Tom Greenaway, Principal in Tax Controversy & Dispute Resolution Services with KPMG welcomed the court’s decision. “This unanimous Supreme Court opinion re-sets the procedural balance between the IRS, on the one hand, and taxpayers and their advisors, on the other,” Greenway explained.
What’s Next?
CIC Services has been remanded back to District Court, where CIC Services will have its day in court on whether Notice 2016-66 should be declared invalid. The crux of that suit will be whether the IRS may impose penalties by issuing notices, rather than following the formal notice and comment rulemaking procedure set forth in the Administrative Procedure Act.
While the decision was unanimous, both Justice Sotomayor and Justice Kavanaugh included noteworthy concurrences. Former Department of Justice, Tax Division Deputy Assistant Attorney General Diana Erbsen, now a partner at DLA Piper, views Justice Sotomayor’s concurrence as a potential governor on future CIC Services progeny.

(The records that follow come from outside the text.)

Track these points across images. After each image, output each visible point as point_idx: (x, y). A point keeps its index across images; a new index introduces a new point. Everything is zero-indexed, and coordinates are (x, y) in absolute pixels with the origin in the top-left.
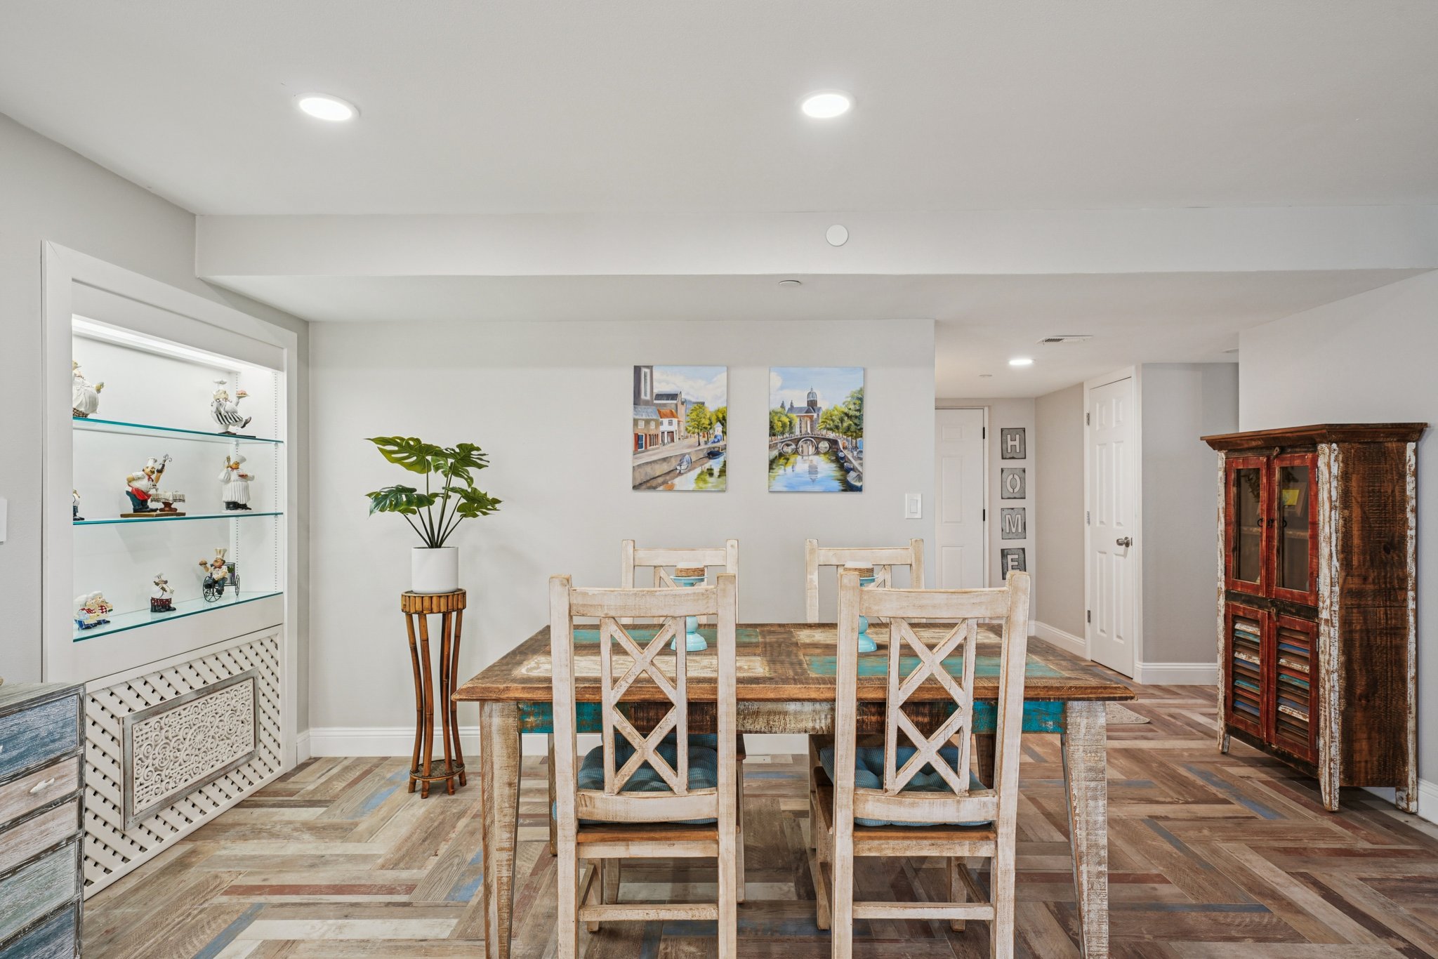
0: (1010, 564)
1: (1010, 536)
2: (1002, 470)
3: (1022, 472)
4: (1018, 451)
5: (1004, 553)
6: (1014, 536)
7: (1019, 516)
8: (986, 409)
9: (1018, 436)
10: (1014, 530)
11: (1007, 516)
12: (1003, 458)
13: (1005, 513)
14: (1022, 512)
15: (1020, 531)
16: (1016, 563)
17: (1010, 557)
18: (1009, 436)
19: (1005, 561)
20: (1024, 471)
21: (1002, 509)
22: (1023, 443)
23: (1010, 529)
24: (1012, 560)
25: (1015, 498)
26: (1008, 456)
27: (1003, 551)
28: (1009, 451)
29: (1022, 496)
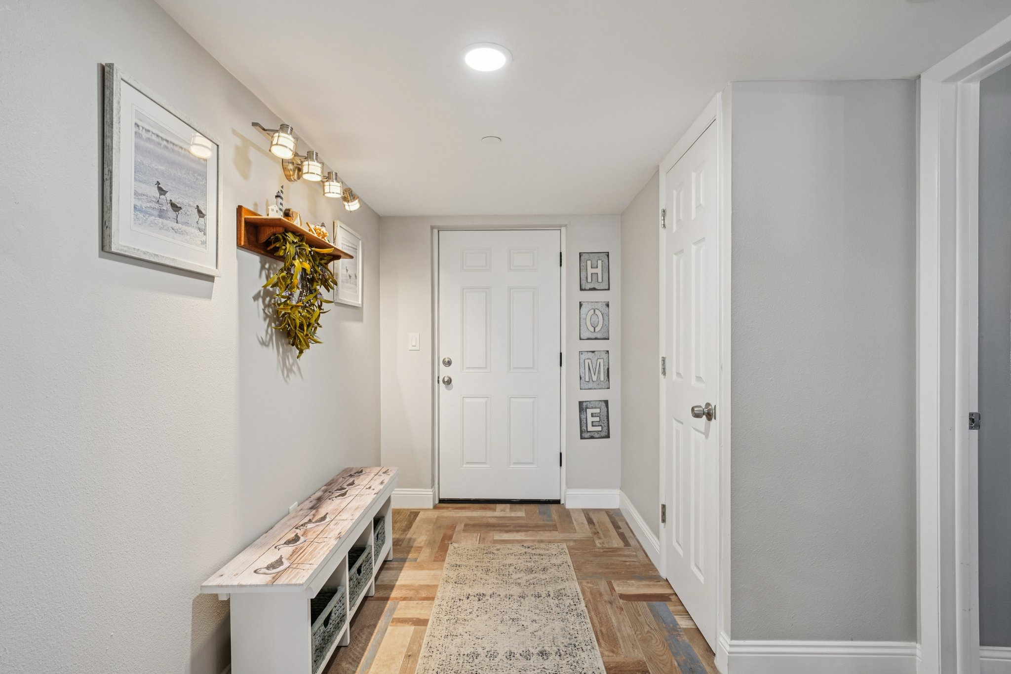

According to Erbsen, “This opinion, noteworthy for its unanimity, recognizes that where failure to comply with a reporting requirement risks exposure to criminal penalties, a post-enforcement remedy may be of limited value.” Erbsen further explained, “The language of the opinion seems fairly expansive, but in a concurrence, Justice Sotomayor cautions that ‘the answer might be different if CIC Services were a taxpayer instead of a tax advisor…’ because ‘a tax on noncompliance may operate as a rough substitute for the tax liability she has evaded by withholding required information.’”
Justice Kavanaugh clarified that moving forward, courts should look to the object of a suit rather than its “downstream effects.” Pre-enforcement suits that challenge “regulatory taxes or traditional revenue-raising taxes are still ordinarily barred by the Anti-Injunction Act. But pre-enforcement suits challenging regulations backed by tax penalties ordinarily are not barred, even though those suits, if successful, would necessarily preclude the collection or assessment of what the Tax Code refers to as a tax.”

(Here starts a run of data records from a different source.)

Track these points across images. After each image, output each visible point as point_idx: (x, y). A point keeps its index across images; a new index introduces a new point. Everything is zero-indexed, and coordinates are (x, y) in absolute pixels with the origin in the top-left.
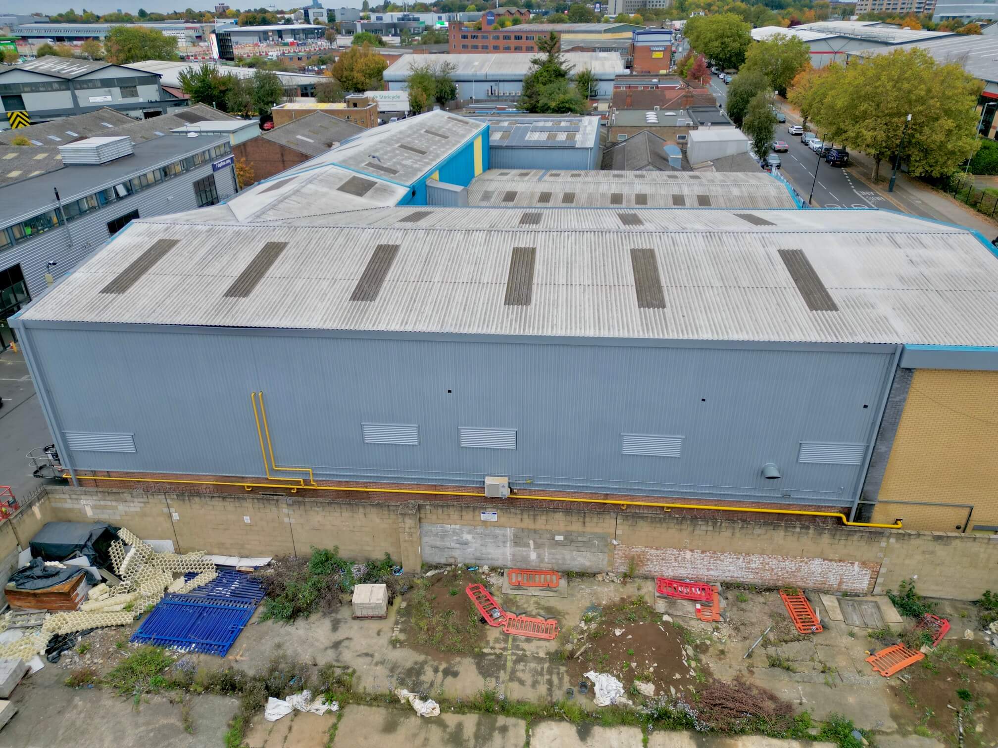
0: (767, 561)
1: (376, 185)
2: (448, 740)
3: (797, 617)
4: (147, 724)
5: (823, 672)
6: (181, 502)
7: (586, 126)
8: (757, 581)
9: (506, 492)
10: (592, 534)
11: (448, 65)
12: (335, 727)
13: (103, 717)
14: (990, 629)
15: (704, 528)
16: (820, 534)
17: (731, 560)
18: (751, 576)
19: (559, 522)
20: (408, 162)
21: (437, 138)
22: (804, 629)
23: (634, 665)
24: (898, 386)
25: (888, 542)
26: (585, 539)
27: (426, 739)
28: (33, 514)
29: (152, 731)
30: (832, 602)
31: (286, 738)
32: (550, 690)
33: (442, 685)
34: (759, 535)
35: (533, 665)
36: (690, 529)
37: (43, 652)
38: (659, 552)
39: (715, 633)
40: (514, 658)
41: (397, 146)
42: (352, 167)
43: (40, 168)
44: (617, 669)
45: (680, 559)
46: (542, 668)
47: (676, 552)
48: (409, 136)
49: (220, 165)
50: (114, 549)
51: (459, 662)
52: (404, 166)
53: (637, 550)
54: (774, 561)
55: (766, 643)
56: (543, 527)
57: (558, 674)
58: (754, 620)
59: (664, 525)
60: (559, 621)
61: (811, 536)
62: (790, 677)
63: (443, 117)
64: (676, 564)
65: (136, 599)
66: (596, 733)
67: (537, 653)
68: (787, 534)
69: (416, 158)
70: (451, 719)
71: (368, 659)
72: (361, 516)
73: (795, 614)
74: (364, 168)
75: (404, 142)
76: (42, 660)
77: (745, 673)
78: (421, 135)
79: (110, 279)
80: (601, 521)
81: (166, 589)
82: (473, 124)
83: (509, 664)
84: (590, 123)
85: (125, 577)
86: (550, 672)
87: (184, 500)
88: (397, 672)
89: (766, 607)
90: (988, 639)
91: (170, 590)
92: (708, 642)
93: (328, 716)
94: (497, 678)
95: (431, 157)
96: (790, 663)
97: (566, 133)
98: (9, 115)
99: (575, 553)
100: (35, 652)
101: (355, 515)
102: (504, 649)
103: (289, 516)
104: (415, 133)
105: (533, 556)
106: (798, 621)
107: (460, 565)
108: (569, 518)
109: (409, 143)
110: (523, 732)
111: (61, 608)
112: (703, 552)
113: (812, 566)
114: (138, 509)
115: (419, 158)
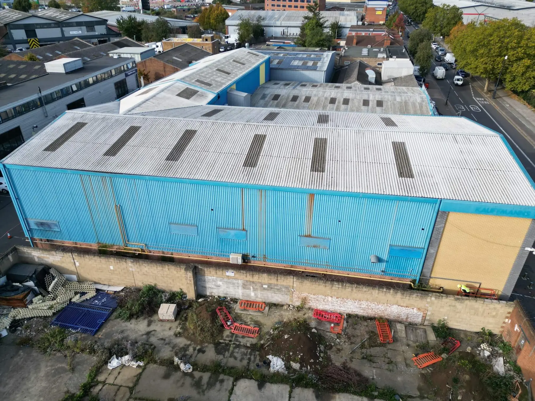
0: (369, 304)
1: (198, 93)
2: (194, 384)
3: (381, 334)
4: (52, 366)
5: (388, 363)
6: (80, 257)
7: (324, 58)
8: (365, 314)
9: (240, 262)
10: (281, 285)
11: (261, 17)
12: (140, 374)
13: (32, 361)
14: (481, 347)
15: (337, 286)
16: (396, 293)
17: (351, 303)
18: (362, 311)
19: (265, 278)
20: (219, 79)
21: (239, 65)
22: (383, 341)
23: (291, 353)
24: (440, 220)
25: (431, 299)
26: (278, 288)
27: (183, 383)
28: (9, 259)
29: (53, 369)
30: (401, 327)
31: (116, 378)
32: (248, 363)
33: (196, 356)
34: (365, 291)
35: (243, 350)
36: (330, 286)
37: (8, 327)
38: (315, 297)
39: (338, 340)
40: (234, 346)
41: (215, 69)
42: (188, 82)
43: (36, 74)
44: (282, 355)
45: (326, 300)
46: (247, 352)
47: (323, 297)
48: (223, 64)
49: (129, 74)
50: (47, 278)
51: (207, 346)
52: (217, 81)
53: (304, 295)
54: (373, 305)
55: (362, 346)
56: (257, 281)
57: (255, 355)
58: (359, 334)
59: (317, 283)
60: (260, 329)
61: (391, 293)
62: (371, 365)
63: (245, 52)
64: (324, 303)
65: (55, 304)
66: (267, 386)
67: (246, 344)
68: (380, 292)
69: (224, 77)
70: (197, 374)
71: (163, 341)
72: (167, 270)
73: (381, 332)
74: (193, 83)
75: (219, 67)
76: (7, 331)
77: (348, 361)
78: (230, 63)
79: (49, 143)
80: (286, 279)
81: (71, 299)
82: (261, 56)
83: (231, 349)
84: (327, 56)
85: (51, 292)
86: (251, 354)
87: (81, 256)
88: (175, 349)
89: (367, 328)
90: (478, 352)
91: (73, 300)
92: (333, 344)
93: (138, 368)
94: (224, 355)
95: (232, 76)
96: (372, 358)
97: (313, 62)
98: (29, 40)
99: (273, 294)
100: (4, 327)
101: (164, 269)
102: (230, 341)
103: (131, 267)
104: (227, 61)
105: (253, 294)
106: (382, 336)
107: (216, 297)
108: (270, 277)
109: (222, 67)
110: (231, 383)
111: (19, 306)
112: (337, 298)
113: (393, 309)
114: (59, 260)
115: (225, 77)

Jenny Johnson Ware, a partner with McDermott Will & Emery LLP believes this creates an opportunity to challenge the validity of other IRS Notices, most notably Notice 2017-10, which imposes reporting requirements and a penalty regime for certain conservation easement transactions. “The Court’s reasoning should apply equally to challenges to Notice 2017-10, which imposes onerous reporting requirements on taxpayers and advisors involved in syndicated conservation easement donations,” Johnson Ware stated. “The IRS’s enforcement shortcut of issuing a listing notice, instead of following the requirements of the Administrative Procedure Act, may finally come to an end.”